### [TASK ITEM]
Render this sentence from the article on Beau Dick's work at UBC in Spanish: "He teaches through storytelling, immersing students in the history and traditions of his culture."

### [SELECTED TEXT]
********
Our Campus: First Nations Chieftain Beau Dick shares his culture's stories through art

As a leader, an artist and a teacher, Kwakwaka’wakw Hereditary Chief Beau Dick has been an artist in residence at UBC since 2013. But he does not teach students the techniques of carving or painting. He teaches through storytelling, immersing students in the history and traditions of his culture.

Dick’s role on campus evolved into much more than what his job description required of him, which was simply to engage students with his culture through his art. He started meeting with members of various UBC departments — social workers, teachers, medical practitioners, law students and urban planners — and giving talks at high schools and elementary schools. His one-year term as artist in residence turned into three and Dick is still on campus. His art is showcased in the Morris and Helen Belkin Art Gallery’s current exhibition.

“It wasn't about art,” Dick reflected on his teaching. “It was more about history and the deeper meaning of my art form. That was more important to understand than to actually do it.”

Dick noted how when visiting the Museum of Anthropology on campus, we can appreciate the pieces we see for their aesthetic, mystique and the emotion they project. “But the deeper meaning of them is the story and the history of where they come from, which isn't revealed just by looking at them,” he said. Dick would open his seminars with stories reflecting the oral traditions of his culture and lead into discussions about potlatching — gift-giving rituals performed by First Nations cultures on important occasions such as births, deaths or weddings — and other ceremonies, the history of totem carving, shamanism and witchcraft. 

Born into a family of carvers, Dick learned the art form first form his father, grandfather and uncle. He was then mentored by former UBC artists in residence Bill Reid and Doug Cranmer at Totem Park Residence. The latter had a strong influence on Dick’s style. Cranmar taught Dick that carvers and artists, once they develop a style — whether it’s how they carve eyes or the way they paint them, for example — for which their work becomes recognizable, they start to limit themselves to that style. He told Dick he could go beyond that and that if in the future one looked at Dick’s work and wondered who had made it, that would be the sign of mastery. Cranmar’s message stuck with Dick.
********
### [DATASET RECORDS]
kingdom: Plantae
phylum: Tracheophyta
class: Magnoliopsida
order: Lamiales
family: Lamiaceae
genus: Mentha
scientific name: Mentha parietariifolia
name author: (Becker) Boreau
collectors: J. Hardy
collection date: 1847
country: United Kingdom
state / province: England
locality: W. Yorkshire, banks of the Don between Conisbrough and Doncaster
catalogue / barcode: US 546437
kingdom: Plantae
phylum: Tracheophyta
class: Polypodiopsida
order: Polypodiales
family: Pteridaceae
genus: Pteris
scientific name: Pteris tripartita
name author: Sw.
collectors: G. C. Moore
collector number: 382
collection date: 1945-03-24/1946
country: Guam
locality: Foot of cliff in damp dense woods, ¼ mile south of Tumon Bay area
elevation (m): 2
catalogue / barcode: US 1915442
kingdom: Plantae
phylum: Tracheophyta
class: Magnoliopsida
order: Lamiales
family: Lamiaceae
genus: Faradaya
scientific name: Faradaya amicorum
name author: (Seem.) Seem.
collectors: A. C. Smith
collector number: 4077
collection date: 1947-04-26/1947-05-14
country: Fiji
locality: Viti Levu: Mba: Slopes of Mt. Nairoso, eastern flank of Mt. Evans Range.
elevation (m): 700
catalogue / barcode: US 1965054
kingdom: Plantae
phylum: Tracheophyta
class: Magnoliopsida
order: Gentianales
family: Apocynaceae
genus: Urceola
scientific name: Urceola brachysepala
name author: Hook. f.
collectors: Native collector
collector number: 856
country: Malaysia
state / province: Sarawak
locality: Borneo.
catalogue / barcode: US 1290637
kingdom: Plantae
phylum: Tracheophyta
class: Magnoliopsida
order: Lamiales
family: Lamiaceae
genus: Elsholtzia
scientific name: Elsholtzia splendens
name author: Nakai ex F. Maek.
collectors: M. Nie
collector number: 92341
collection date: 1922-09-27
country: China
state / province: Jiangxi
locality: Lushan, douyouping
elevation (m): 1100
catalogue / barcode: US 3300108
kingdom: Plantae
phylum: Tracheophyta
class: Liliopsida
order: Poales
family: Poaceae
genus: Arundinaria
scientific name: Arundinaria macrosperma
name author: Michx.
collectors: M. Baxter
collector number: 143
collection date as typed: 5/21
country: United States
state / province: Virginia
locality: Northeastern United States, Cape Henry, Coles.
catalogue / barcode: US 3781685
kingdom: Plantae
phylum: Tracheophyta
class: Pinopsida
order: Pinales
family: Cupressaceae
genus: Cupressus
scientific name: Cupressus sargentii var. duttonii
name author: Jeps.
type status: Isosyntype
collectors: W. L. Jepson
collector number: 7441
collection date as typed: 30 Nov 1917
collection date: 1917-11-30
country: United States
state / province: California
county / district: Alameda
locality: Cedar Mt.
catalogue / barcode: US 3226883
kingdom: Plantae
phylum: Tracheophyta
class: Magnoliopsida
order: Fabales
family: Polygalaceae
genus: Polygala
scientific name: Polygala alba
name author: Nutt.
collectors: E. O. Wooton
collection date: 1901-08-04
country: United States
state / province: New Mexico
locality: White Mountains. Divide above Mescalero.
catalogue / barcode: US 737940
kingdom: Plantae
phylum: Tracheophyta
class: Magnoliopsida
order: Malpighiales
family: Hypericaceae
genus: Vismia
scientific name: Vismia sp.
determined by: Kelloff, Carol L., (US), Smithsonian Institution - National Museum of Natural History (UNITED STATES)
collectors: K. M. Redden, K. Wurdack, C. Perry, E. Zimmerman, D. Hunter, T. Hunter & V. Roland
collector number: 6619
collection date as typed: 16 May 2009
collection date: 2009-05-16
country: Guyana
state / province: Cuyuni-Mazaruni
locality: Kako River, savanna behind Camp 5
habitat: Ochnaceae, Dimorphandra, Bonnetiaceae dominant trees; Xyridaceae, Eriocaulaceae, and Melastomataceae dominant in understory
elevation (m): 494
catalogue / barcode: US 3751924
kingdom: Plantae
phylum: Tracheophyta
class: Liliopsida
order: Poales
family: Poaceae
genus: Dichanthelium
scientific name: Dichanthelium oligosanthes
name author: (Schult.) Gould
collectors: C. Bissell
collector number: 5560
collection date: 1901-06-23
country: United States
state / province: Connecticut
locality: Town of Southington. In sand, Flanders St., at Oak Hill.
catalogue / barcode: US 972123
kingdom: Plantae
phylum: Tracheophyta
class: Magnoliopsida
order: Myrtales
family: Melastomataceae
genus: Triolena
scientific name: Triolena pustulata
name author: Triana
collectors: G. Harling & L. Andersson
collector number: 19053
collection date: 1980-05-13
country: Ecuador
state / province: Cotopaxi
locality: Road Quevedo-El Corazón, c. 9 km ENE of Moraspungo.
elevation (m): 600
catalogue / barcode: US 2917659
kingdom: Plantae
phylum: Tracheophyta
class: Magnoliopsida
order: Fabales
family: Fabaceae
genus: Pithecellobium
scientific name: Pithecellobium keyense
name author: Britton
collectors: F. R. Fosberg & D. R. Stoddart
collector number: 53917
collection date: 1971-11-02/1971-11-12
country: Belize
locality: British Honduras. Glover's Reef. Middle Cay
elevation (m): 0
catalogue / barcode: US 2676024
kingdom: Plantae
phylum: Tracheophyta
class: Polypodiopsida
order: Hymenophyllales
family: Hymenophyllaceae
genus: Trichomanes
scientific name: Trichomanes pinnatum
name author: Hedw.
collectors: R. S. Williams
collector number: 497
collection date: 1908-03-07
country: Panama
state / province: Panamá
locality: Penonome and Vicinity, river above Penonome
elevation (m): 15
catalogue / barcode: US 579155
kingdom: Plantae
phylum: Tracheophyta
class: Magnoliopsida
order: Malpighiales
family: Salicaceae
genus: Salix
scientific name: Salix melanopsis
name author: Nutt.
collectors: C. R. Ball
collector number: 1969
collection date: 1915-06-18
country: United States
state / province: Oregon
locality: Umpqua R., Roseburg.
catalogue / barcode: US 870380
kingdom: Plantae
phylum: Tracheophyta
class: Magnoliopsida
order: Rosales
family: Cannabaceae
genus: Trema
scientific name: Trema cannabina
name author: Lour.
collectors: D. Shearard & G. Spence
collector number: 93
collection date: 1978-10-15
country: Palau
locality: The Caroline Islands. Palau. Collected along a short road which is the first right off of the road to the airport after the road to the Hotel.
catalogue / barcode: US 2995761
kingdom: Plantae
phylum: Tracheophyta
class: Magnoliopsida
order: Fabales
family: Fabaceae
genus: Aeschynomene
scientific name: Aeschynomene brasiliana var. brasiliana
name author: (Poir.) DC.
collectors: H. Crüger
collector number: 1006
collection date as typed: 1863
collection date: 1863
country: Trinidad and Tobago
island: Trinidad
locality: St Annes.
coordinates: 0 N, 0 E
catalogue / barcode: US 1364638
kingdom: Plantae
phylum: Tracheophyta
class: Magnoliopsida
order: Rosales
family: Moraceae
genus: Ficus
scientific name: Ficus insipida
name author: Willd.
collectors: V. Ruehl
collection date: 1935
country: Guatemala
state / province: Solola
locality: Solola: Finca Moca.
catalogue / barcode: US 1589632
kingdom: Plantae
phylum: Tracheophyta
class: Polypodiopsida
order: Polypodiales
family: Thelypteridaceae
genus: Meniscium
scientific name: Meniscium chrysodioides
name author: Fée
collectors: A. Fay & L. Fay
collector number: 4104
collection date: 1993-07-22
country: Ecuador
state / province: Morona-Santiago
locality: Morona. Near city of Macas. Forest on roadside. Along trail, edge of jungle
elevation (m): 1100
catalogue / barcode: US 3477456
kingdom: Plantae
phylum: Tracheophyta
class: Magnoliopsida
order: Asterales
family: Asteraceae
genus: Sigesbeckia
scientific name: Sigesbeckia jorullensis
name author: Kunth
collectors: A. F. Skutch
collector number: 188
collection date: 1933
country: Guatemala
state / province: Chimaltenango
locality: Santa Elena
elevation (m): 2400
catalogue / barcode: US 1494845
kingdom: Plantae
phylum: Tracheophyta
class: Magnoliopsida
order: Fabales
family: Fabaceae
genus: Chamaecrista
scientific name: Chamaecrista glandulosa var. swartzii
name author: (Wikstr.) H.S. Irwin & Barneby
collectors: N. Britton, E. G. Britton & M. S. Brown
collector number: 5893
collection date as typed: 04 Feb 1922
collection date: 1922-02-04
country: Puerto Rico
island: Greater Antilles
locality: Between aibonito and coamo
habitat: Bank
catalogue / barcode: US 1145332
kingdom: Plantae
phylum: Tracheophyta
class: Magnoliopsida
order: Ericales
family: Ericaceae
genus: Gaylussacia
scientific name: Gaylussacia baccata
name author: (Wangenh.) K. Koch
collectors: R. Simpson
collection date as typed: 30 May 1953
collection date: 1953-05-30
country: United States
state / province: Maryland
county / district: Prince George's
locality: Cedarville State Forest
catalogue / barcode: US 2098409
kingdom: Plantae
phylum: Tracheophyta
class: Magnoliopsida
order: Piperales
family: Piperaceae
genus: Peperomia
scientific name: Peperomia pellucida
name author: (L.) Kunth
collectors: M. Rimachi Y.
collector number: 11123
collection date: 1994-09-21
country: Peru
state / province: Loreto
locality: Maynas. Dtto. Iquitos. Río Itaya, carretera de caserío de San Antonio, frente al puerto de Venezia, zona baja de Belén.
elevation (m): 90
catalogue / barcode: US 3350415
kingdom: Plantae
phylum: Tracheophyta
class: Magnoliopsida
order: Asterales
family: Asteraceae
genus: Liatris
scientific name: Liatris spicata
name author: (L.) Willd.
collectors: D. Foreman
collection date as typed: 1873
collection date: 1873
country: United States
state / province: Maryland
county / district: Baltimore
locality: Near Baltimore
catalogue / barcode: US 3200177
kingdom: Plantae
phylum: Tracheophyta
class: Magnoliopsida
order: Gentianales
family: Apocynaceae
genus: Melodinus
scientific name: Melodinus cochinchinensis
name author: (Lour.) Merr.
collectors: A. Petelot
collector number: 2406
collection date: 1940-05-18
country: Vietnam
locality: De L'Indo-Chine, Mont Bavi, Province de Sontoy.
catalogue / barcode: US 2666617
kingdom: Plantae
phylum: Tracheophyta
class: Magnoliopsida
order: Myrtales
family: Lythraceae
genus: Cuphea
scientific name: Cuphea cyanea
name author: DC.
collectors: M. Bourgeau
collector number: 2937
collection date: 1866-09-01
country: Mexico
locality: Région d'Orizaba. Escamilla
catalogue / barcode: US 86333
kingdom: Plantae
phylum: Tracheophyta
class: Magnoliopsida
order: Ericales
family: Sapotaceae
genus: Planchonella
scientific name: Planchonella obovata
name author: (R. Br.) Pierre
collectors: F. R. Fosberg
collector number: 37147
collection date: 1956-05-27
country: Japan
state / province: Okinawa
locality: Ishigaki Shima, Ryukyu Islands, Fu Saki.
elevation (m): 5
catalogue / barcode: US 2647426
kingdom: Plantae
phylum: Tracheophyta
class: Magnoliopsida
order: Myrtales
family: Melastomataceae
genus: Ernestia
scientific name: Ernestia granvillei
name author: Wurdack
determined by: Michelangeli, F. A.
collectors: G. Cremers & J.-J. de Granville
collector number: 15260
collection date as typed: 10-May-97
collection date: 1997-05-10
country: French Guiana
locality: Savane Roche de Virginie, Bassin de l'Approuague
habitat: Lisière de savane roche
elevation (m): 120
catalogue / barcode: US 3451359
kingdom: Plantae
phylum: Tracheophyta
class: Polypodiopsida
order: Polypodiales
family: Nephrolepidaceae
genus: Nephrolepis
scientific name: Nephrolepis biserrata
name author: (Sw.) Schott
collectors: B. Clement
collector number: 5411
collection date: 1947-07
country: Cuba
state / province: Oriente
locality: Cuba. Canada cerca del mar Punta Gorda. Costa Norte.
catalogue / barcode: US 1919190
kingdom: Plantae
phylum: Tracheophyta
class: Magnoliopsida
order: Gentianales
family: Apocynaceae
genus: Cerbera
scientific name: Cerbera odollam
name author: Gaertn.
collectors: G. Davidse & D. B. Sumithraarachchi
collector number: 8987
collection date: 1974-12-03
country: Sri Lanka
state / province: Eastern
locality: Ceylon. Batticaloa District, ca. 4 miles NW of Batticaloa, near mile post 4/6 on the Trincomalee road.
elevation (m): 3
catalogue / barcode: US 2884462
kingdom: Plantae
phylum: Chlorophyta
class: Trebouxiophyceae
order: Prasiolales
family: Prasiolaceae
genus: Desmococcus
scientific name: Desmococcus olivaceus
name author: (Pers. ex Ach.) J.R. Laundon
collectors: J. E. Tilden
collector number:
********
### [SOLUTION TO THIS EXERCISE]
Enseña a través de la narración de historias, sumergiendo a los estudiantes en la historia y las tradiciones de su cultura.